**DOCUMENT TEXT:**
- Born: Alwyn Jackson February 27, 1960 (age 66) Richmond, Virginia, U.S.
- Occupation: Actor
- Years active: 1979–present
- Children: 3

= Stoney Jackson =

American actor (born 1960)

Stonewall W. "Stoney" Jackson (born Alwyn Jackson; February 27, 1960) is an American actor. Jackson was born in Richmond, Virginia.

== Career ==
He was featured in numerous teen magazines in the 1970s and 1980s, including Right On, Teen Beat, and Tiger Beat. Jackson played a baseball player in the 1994 Disney film Angels in the Outfield. He portrayed high school basketball player Jesse Mitchell on the ensemble series The White Shadow, and Travis Fillmore on the sitcom 227. He played Black Jack Savage in the pilot episode of The 100 Lives of Black Jack Savage. He also has made guest appearances on shows like Hardcastle and McCormick and Everybody Hates Chris. He was also cast as "Kenyatta", an illiterate lowlife in the 1999 comedy film Trippin.

**RAW RECORDS:**
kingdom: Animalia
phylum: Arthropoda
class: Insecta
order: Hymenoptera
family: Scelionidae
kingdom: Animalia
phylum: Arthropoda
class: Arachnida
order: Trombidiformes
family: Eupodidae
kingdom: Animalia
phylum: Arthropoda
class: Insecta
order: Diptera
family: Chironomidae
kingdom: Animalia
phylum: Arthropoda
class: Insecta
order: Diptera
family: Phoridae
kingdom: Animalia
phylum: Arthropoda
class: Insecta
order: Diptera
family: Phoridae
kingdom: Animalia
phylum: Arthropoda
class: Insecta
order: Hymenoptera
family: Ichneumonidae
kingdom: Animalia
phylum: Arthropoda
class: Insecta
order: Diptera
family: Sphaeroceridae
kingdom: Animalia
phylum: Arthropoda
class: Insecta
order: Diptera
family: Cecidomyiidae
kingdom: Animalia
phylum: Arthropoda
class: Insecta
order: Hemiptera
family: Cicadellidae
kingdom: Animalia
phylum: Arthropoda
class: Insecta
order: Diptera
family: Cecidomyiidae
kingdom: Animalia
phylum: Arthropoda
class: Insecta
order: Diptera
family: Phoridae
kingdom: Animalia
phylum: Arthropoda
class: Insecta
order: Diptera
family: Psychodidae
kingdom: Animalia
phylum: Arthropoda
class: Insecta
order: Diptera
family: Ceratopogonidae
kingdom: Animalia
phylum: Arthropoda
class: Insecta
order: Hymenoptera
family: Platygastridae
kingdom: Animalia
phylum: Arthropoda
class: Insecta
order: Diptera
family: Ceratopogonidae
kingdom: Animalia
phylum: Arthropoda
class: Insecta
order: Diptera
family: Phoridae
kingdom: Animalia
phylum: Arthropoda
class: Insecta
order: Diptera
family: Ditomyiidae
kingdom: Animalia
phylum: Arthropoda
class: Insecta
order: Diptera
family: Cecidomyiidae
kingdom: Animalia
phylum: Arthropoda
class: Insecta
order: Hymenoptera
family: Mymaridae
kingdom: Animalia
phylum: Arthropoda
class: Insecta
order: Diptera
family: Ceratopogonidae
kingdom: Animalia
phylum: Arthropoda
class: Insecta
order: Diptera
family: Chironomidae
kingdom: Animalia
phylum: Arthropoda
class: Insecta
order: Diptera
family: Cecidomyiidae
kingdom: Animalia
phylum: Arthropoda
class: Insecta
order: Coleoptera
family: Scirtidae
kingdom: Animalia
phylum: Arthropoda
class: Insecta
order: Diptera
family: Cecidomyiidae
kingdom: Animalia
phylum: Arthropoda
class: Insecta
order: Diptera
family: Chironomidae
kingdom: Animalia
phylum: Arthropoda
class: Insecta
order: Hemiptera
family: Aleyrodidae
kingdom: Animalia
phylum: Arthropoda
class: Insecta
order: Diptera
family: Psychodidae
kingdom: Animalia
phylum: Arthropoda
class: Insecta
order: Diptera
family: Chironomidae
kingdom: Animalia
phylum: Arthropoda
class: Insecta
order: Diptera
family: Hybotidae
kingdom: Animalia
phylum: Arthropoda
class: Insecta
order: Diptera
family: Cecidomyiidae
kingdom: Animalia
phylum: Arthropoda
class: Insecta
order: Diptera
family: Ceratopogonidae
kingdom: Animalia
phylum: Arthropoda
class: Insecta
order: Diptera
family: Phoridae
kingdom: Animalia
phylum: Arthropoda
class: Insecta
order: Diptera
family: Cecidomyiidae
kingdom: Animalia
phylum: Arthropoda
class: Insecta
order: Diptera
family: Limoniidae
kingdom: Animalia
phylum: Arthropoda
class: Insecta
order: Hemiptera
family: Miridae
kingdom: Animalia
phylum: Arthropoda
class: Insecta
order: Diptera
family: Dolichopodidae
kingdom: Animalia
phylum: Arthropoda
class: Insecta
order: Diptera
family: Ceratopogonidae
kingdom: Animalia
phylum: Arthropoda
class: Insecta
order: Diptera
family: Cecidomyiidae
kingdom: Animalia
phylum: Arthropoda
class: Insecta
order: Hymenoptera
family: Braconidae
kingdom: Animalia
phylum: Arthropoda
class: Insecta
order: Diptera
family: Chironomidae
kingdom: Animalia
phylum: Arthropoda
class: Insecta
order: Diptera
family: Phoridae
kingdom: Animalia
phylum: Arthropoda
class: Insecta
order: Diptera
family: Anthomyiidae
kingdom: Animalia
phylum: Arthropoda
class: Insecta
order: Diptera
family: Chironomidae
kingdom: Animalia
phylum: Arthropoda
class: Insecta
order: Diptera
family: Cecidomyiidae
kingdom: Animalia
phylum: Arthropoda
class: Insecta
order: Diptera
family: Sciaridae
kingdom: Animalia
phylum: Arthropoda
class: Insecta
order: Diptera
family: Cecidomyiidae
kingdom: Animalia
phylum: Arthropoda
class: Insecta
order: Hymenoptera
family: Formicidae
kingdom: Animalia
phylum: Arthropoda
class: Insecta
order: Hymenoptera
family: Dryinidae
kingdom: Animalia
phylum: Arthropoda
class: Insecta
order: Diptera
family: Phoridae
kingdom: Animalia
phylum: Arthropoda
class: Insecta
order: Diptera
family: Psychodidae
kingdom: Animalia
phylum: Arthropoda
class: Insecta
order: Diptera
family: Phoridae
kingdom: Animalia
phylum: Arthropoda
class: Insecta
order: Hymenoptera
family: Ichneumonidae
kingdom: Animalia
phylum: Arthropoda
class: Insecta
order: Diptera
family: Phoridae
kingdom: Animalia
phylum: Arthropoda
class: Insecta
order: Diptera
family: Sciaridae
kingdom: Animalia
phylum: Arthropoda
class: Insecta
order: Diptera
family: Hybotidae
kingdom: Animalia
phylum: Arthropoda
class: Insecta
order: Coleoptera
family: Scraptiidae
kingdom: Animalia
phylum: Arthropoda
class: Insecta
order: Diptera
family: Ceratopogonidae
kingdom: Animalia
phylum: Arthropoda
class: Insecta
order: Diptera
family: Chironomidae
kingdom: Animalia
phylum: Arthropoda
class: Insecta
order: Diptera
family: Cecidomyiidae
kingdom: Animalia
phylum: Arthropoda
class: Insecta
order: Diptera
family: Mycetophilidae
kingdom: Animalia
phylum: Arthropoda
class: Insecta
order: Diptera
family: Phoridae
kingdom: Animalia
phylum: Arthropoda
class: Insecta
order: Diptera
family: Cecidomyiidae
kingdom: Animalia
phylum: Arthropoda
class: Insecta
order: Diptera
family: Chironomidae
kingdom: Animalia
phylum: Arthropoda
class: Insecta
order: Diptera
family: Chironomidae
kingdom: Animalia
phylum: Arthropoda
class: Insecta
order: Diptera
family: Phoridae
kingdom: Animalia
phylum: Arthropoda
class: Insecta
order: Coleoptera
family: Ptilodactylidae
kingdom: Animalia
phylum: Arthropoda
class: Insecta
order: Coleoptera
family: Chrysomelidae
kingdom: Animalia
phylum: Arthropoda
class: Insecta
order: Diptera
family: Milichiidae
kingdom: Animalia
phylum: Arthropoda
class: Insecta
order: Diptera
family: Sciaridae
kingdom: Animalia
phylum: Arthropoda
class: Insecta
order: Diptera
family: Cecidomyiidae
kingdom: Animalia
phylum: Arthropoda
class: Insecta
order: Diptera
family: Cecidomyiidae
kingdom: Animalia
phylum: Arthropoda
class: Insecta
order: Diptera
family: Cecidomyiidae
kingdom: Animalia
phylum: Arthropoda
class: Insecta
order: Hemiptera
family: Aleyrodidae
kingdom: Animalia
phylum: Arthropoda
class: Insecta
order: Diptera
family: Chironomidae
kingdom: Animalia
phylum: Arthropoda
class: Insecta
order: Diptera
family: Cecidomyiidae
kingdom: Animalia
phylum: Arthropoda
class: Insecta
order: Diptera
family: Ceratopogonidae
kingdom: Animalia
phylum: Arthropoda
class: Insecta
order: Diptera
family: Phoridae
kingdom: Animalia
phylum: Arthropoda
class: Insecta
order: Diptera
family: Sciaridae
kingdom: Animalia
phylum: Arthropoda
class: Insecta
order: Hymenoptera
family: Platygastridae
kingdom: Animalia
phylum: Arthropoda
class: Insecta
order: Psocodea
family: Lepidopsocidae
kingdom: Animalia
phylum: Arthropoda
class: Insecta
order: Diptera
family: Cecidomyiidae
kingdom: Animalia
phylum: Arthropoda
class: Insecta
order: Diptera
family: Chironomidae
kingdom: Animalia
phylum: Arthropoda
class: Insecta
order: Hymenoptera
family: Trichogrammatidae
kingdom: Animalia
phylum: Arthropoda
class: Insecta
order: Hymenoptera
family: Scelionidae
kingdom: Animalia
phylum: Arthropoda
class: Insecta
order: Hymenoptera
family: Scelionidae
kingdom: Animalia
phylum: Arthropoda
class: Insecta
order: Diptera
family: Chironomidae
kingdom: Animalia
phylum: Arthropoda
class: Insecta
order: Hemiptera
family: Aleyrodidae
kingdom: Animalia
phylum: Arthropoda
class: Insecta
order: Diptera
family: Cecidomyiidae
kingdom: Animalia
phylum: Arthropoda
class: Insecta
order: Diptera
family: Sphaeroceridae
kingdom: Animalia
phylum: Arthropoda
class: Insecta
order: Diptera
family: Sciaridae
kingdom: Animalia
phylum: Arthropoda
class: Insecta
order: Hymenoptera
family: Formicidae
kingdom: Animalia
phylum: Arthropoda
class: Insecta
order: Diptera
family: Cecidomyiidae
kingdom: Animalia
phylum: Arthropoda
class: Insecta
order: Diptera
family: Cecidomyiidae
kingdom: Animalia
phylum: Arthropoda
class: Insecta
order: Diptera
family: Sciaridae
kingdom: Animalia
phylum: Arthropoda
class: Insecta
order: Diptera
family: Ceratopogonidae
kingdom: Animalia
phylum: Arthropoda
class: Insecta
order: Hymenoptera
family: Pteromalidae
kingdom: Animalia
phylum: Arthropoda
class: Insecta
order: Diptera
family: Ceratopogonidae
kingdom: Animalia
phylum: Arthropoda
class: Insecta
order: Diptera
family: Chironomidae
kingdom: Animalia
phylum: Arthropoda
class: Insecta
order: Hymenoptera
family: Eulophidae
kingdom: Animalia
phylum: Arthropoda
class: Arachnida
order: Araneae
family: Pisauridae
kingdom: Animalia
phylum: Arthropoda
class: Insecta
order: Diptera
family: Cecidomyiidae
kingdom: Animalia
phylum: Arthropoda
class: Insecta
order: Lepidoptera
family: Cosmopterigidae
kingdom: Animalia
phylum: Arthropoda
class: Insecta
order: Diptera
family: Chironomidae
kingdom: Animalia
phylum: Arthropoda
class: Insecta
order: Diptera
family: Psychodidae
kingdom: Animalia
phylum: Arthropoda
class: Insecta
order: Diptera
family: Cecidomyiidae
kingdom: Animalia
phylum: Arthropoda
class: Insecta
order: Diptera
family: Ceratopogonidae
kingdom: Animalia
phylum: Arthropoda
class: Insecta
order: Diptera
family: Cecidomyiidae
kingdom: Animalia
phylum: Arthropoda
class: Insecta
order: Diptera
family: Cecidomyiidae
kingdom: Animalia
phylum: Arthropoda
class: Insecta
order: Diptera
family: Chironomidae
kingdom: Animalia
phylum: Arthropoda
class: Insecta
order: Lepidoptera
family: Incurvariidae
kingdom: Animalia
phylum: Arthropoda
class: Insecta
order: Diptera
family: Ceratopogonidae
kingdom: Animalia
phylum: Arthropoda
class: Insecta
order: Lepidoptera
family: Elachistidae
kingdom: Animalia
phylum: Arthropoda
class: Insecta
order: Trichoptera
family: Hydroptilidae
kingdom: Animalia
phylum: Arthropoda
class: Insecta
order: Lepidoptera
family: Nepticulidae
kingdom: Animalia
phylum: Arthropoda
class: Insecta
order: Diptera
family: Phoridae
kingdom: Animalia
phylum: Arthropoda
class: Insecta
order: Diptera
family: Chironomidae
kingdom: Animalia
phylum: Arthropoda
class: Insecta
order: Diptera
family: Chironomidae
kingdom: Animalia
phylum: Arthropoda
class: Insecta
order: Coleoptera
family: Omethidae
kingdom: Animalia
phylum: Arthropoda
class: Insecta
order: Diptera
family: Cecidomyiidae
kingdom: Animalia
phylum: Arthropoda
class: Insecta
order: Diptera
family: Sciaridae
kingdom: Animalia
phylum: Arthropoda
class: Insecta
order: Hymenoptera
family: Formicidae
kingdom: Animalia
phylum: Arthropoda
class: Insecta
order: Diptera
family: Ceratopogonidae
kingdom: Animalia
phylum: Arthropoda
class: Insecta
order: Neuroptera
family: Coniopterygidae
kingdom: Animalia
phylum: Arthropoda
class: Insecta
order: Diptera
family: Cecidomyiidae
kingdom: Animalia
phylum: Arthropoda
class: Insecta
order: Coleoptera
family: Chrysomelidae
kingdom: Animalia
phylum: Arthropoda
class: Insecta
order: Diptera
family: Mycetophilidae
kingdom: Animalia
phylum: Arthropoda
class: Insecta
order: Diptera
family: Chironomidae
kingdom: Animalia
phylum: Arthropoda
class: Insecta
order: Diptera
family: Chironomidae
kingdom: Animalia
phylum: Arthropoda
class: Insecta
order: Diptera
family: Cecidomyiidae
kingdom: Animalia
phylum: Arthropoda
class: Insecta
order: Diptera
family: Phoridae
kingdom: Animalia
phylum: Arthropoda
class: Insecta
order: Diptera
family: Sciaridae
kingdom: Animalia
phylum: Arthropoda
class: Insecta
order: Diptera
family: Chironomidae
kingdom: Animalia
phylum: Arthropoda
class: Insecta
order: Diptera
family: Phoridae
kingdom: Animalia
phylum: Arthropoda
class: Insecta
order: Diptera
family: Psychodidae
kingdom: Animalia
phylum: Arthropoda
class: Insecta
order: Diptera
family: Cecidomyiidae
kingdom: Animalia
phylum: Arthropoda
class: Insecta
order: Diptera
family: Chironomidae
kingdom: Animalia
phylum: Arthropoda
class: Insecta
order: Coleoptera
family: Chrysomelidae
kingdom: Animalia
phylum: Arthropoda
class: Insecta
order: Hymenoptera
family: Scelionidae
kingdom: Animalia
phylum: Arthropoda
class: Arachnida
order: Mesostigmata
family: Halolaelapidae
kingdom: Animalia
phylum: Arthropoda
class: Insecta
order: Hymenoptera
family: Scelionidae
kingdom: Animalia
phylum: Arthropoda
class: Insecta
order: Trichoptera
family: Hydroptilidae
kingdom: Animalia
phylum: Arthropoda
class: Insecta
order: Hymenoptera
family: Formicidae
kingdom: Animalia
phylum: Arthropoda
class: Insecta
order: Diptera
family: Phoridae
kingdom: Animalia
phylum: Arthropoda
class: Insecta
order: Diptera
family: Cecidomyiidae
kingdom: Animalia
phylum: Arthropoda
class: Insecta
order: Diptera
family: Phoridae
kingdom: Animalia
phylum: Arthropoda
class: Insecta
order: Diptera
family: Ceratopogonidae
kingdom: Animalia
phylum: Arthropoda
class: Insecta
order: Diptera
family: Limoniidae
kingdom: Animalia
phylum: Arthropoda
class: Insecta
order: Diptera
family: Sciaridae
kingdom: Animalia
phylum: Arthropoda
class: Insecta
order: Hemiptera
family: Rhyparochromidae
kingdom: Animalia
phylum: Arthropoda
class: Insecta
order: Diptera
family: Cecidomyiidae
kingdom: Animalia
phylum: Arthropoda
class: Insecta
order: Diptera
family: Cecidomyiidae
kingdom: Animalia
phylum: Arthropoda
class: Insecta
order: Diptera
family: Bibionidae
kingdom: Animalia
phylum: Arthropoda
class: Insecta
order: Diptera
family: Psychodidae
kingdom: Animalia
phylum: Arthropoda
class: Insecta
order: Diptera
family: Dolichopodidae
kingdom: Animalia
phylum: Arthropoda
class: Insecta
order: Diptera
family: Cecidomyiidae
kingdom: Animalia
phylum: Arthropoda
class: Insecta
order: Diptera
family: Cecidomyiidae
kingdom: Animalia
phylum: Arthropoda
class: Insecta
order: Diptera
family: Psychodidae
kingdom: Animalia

**SHORT TASK A:**
In the Stoney Jackson article, what character did he play on the sitcom 227?
**SHORT TASK B:**
The Stoney Jackson article's heading reads "Stoney Jackson," but its first line gives "Born: Alwyn Jackson." Using the article, explain the difference.
**SHORT TASK C:**
Carry on the Stoney Jackson article from its final sentence.
The listing has nothing to do with the work here.

**EXERCISE RESPONSE A:**
He played Travis Fillmore.

**EXERCISE RESPONSE B:**
The article says his full name is Stonewall W. "Stoney" Jackson but that he was born Alwyn Jackson. So the first line shows his birth name, and the heading uses the nickname "Stoney."

**EXERCISE RESPONSE C:**
Stoney Jackson was one of the more visible dancers in the iconic music video for Michael Jackson's "Beat It". He appeared in the video for Dan Hartman's "I Can Dream About You" as the lead vocalist of the fictional group "The Sorels" from the Walter Hill film Streets of Fire, in which he appeared. Hill would later cast Jackson again in Trespass and Wild Bill. In 1985, he co-starred in the short-lived crime series, "The Insiders," as James Mackey. In 1985 he appeared in the Season 11, Episode 14 of The Jeffersons. In 1997, he appeared with John Lafayette and Kyla Pratt in the Season 5, Episode 22 of Walker, Texas Ranger.

Jackson also appeared in the film CB4, with Chris Rock and Allen Payne, as Wacky Dee, a take-off on dance-oriented rappers like Freedom Williams and MC Hammer. He performed the song "Dance" in the film.

Jackson portrayed the supervillain The Gangster Prankster in Roger Corman's 1997 movie Black Scorpion II and reprises the role in the 2001 Black Scorpion.

Kool Keith's album Spankmaster (2001) features a track named "Stoney Jackson," and Strong Arm Steady's second album is titled In Search of Stoney Jackson (2010).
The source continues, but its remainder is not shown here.